** Input **
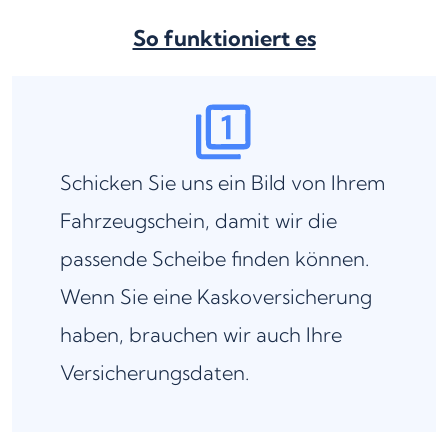
So funktioniert es
Schicken Sie uns ein Bild von Ihrem
Fahrzeugschein, damit wir die
passende Scheibe finden können.
Wenn Sie eine Kaskoversicherung
haben, brauchen wir auch Ihre
Versicherungsdaten.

** Directions **
Copy every line above word for word and exclude the pictures.

** Answer space **
So funktioniert es
Schicken Sie uns ein Bild von Ihrem
Fahrzeugschein, damit wir die
passende Scheibe finden können.
Wenn Sie eine Kaskoversicherung
haben, brauchen wir auch Ihre
Versicherungsdaten.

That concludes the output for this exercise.